As for me, I've whiled away the on the Internet, played Mario Golf, and watched Live aus Berlin. Productive, I know, but it's just too damn hot to do much else. Temperatures have exceeded 100 degrees for nearly a week, and the geriatric wall unit with which my apartment is furnished can scarcely beat the muggy heat. Matters are further hampered by a compressor that seizes if too much condensation freezes on it. In order to spare the motor, we have to turn it off for four-hour intervals. You can imagine my joy. Five minutes after the compressor chuffs into grateful silence, the indoor temperature rockets from 74 to 88.

Yes, living in Florida sounds so great in those glossy tourist brochures, but if you're not a wealthy retiree or a trust-fund baby slumming it as a bohemian beach bum, it sucks rocks. The heat is stifling and often medically dangerous for those who have trouble regulating their body temperature, the insects are myriad, many of them armed with stingers that belong in a Berlin sex shop, and the property and sales taxes are prohibitive. It's currently 8.5% here, and some local politicos want to raise it "just one cent" for their latest cause du jour. Another few cents, and I'll be paying $7.15 for mouthwash, which is currently the only dental care I can afford beyond toothpaste.

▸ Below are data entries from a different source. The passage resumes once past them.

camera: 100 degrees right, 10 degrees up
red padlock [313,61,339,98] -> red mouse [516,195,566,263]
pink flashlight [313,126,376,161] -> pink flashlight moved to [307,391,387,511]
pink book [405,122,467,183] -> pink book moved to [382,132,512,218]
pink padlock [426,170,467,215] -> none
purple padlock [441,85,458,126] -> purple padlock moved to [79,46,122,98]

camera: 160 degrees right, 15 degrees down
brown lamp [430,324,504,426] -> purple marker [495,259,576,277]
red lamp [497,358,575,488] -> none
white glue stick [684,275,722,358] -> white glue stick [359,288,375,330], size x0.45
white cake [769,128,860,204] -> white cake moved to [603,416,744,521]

I love my bit of earth, but the rising cost of everything makes it hard to live here, and the city's infrastructure is buckling beneath the strain of too many people. There have been two power failures this week alone, and the sewer system is chronically dyspeptic. The university is admitting more students than it can adequately serve while reducing services and slashing the budget. The bus system is floundering, so much so that it has reduced services to the disabled. Now if you need to use the Dial-a-Ride program, you can only do so for "essential trips" such as medical appointments and the grocery store, and even the grocery store is not guaranteed. So you wanted to see a movie or just get out of the house before your brain began to soften from disuse? Too bad. Your need for social interaction isn't worth the gas it would cost to get you there. The normal coaches are falling apart because the bus company cut mechanics' hours. But hey, the Wi-fi works, even if the automated fare box isn't and insists on barfing out your dollar like a queasy drunk.

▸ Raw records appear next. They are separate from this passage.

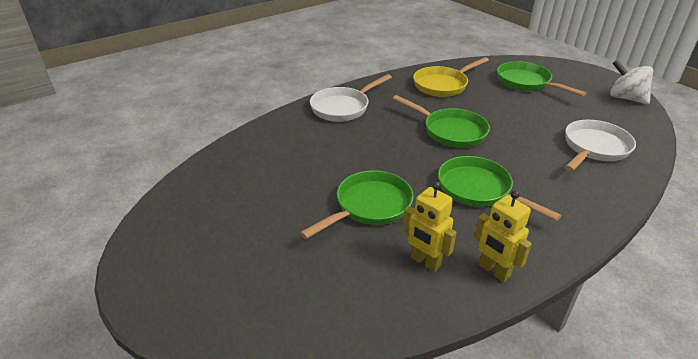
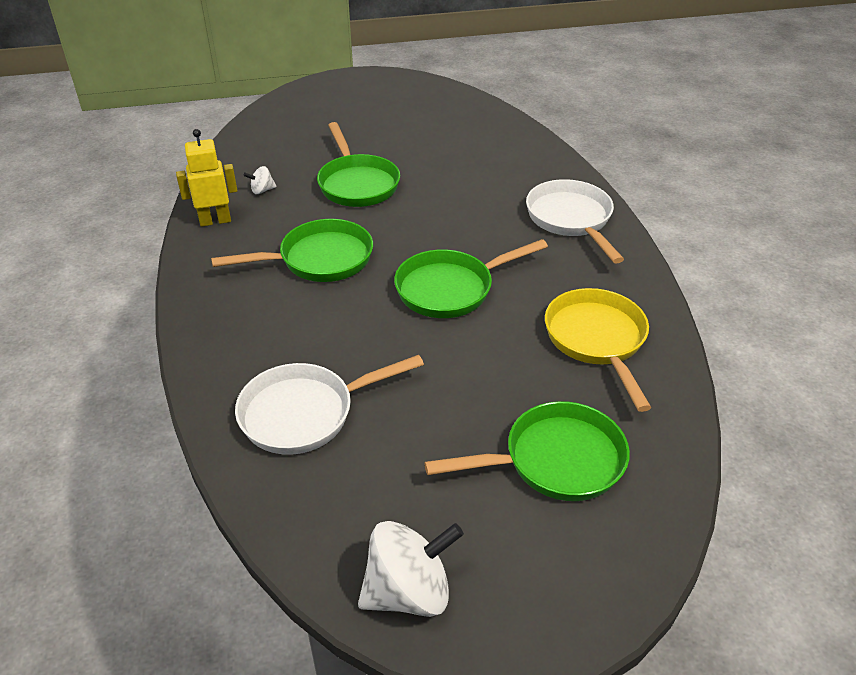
camera: 115 degrees right, 5 degrees up
yellow robot [403,182,457,272] -> white spinning top [244,166,277,194]
white pan [565,120,636,171] -> white pan turned 90 degrees clockwise [235,355,424,455]

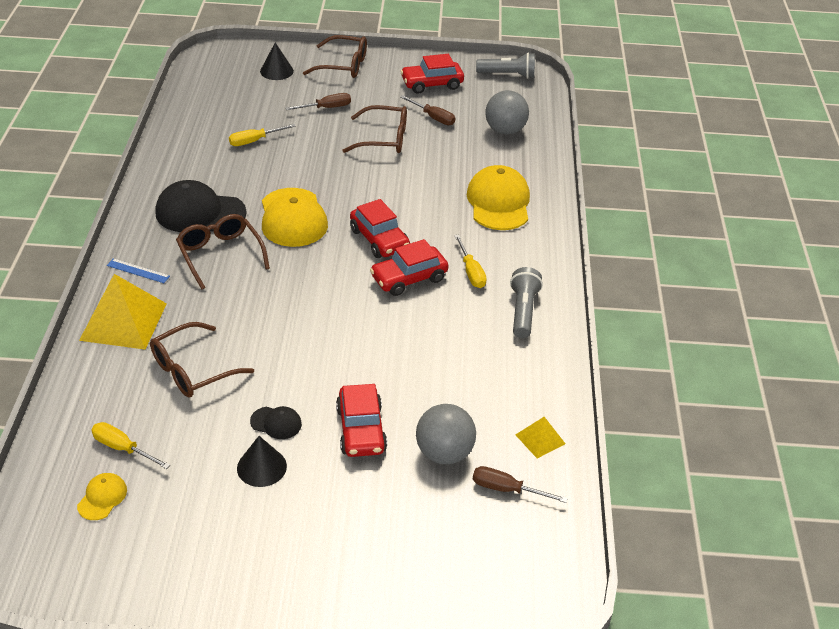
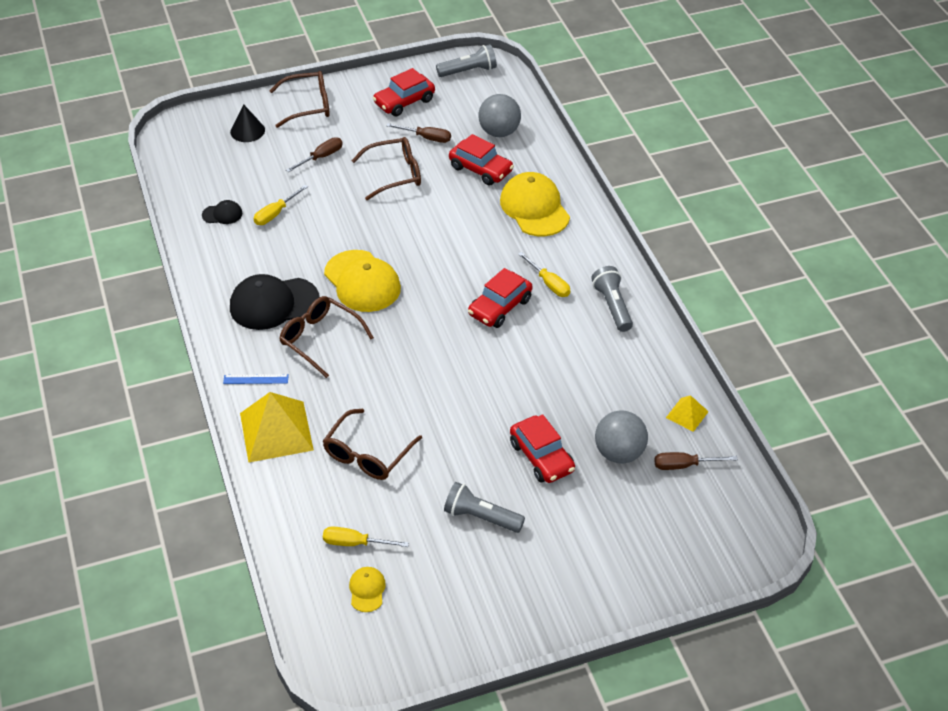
camera: 20 degrees left, 5 degrees up
black cone [237,436,287,487] -> grey flashlight [444,482,525,533]
black cap [250,406,302,439] -> black cap moved to [202,200,242,224]
red car [350,199,410,258] -> red car moved to [449,134,514,185]

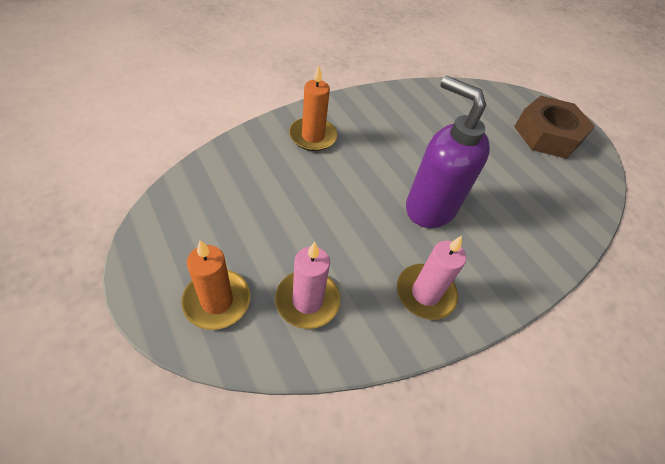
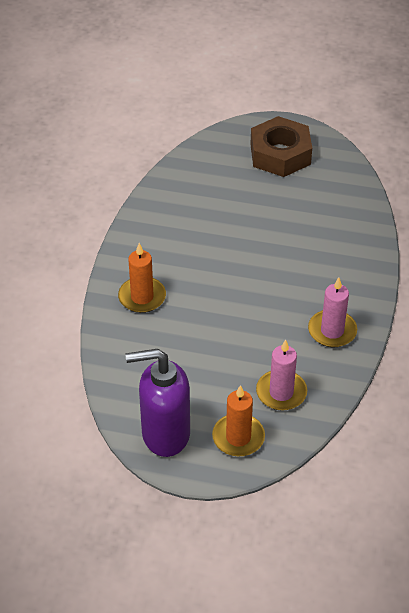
camera: 40 degrees left, 5 degrees down
purple soap dispenser [406,76,490,228] -> purple soap dispenser moved to [126,349,190,457]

The rent goes up and services go down, and the poor neighborhood across the street lives in fear of eminent domain. The university has been eyeing their property for years, and with the current campus stretched at the seams, it won't be long until old people without a pot to piss in are deprived of their window to throw it out of so the university can wring tuition and books from one more starry-eyed idealist with money and privilege to burn. The city is gentrifying, you see, and old, thin, tired black women who've used up all their years and buying power just won't do. Not when the university needs the land on which their woodframe house sags for "luxury" student living.

I wonder how long it will be before I can no longer afford my three-room box or the university decides I've dallied too long on the path to education. I wonder where I will go when this protracted chapter of my life finally ends, because I'm not sure I can afford to stay here with cramped, inaccessible one-bedrooms commanding $600, more than half my monthly income. I don't want to go anywhere. It's hot and bug-infested and shoddy, but it's the closest home I've ever been, and if I'm to die and be buried, unmourned, in some unmarked pauper's grave, then I want it to be here, in the place where I felt safest and sanest and freest, the closest to "average", where I got to taste physical as well as intellectual freedom for the first--and probably last--time. I really lived here. It's only fitting that I should end here.

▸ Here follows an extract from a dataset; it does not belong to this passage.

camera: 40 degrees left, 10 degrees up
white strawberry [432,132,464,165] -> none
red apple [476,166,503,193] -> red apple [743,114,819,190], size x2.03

But with every lobbyist begging for "just" one penny, that dream recedes another step.

I can't fix that today, though, and likely not ever, and so rather than dwell on it, I'm going to eat chicken fingers and watch TV and perhaps fic, and tomorrow, I'm going to watch benign robot heroes from my childhood save the world.

If God had a voice recognizable to the human ear, he would sound like Peter Cullen, the voice of Optimus Prime.